Is it a movie or a play…or a word?

When I wrote my Golden Globe nominees article, I hit on something that forced me to think about what is a movie in 2021. When I saw that Hamilton was nominated for Best Motion Picture — Musical or Comedy, my first thought was: This isn’t a movie; it’s a filmed stage play.

Which isn’t a bad thing. When I saw Hamilton live, way up in the nosebleed seats, I liked it, but it didn’t blow me away. But when I streamed the “movie” version on Disney+, I loved it. Unlike the touring group I saw in San Francisco, this had Lin-Manuel Miranda and the rest of the original cast. I could see people’s faces in close-up. Subtitles helped us understand the lyrics. I’m not sure, but the filmed version may have been taken from several performances, getting the best versions of each scene. And yet, it had the power of live theater.

Hamilton: Designed for the stage

And yet, I didn’t write about Hamilton in Bayflicks. Why? I didn’t think of it as a movie. I thought of it as a recorded play or Opera – which I saw as a very different kind of thing.

Long before the pandemic, movie theaters made extra money showing these filmed stage performances. I enjoyed many of them, but I didn’t consider them movies (or films if you prefer). Even on the big screen, it’s more like television, with multiple cameras capturing what is likely a single performance.

Perhaps I was wrong. If I can put Stop Making Sense – a filmed rock concert – on my A+ list, I can do that for stage plays shown on a screen.

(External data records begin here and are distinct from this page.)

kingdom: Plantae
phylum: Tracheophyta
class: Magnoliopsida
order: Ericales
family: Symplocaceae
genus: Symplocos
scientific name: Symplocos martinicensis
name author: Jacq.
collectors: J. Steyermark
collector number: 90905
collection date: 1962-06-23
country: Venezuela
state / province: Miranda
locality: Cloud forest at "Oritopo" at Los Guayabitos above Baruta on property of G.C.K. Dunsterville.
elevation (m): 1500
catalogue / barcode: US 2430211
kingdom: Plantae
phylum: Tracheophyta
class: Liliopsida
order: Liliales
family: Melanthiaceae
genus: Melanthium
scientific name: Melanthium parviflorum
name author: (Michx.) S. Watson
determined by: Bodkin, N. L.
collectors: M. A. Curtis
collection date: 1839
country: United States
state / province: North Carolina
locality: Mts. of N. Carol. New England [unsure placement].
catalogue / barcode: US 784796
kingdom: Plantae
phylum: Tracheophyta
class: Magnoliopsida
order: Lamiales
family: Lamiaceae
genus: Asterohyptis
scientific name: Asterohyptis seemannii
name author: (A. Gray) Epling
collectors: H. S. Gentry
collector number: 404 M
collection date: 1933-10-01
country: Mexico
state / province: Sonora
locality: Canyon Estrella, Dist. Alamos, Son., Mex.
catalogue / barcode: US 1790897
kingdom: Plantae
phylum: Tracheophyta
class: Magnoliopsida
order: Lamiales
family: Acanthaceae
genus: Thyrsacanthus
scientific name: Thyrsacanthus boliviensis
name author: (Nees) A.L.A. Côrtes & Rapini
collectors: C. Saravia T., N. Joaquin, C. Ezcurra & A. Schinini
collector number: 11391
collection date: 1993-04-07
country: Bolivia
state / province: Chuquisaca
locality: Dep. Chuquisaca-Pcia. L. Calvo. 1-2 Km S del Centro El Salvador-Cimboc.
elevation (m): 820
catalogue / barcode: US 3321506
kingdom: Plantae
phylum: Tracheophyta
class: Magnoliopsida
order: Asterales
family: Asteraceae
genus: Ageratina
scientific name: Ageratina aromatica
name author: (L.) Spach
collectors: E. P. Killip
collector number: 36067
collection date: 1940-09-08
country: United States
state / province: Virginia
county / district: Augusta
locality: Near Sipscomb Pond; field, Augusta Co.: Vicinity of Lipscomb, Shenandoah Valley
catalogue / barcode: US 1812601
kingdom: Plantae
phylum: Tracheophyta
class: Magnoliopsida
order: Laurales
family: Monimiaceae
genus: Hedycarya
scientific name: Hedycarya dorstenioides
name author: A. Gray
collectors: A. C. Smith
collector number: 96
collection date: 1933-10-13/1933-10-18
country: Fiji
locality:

A western like The Big Country is clearly a movie

So what, exactly, is a movie? Or a film? It used to be a motion picture intended to be seen in theaters. Now, I see it loosely as a motion picture between one to four hours long, that isn’t an episode within a series. And now the big superhero movies seem to be pushing that definition.

By the way, what’s the difference between a film and a movie? The words movie and film have the same literal meaning, but with a different emphasis. The word movie suggests a work of light entertainment; film suggests a work of serious art. But they can be used interchangeably, although it seems ridiculous to say “A movie by Ingmar Bergman.” (Of course, the word film has other meanings, such as oil on water.)